Dr Paul Findlay, Director of Business Development at the University of Hertfordshire said that, compared with graduate start-ups, spin-outs with university affiliation dominate in attracting investment and turnover, but that the top six research universities receive a disproportionate 92% of investment in spin-outs.
Improving regional connections for SMEs was key to Dr Sarah Perkins, Director for GW4’s summary of the South West England and South East Wales Science and Innovation Audit (SWW SIA), carried out by GW4 for the BEIS. Dr Perkins called for government to recognise the importance of place, after the SWW SIA identified the need for sustained government support for advanced engineering and digital innovation to better integrate business and innovation in the area, which boasts a world-leading aerospace group and the largest silicon design cluster outside of the USA.

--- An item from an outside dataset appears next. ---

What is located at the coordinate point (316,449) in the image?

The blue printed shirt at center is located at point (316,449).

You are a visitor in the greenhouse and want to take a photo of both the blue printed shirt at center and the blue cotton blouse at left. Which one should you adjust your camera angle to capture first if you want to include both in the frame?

Chris McDonald, CEO for the Materials Processing Institute also discussed the importance of regional support, citing the difficulty SMEs face in accessing innovation support in the north east in particular, arguing that businesses must have support at the very least within a 50-mile radius.
In further recommendations to support the development of SMEs, McDonald called for a simplification of research and development tax credit processes, the introduction of capital allowances instead of grants, and for government to recognise the importance of process engineering, as opposed to focusing chiefly on supporting product development.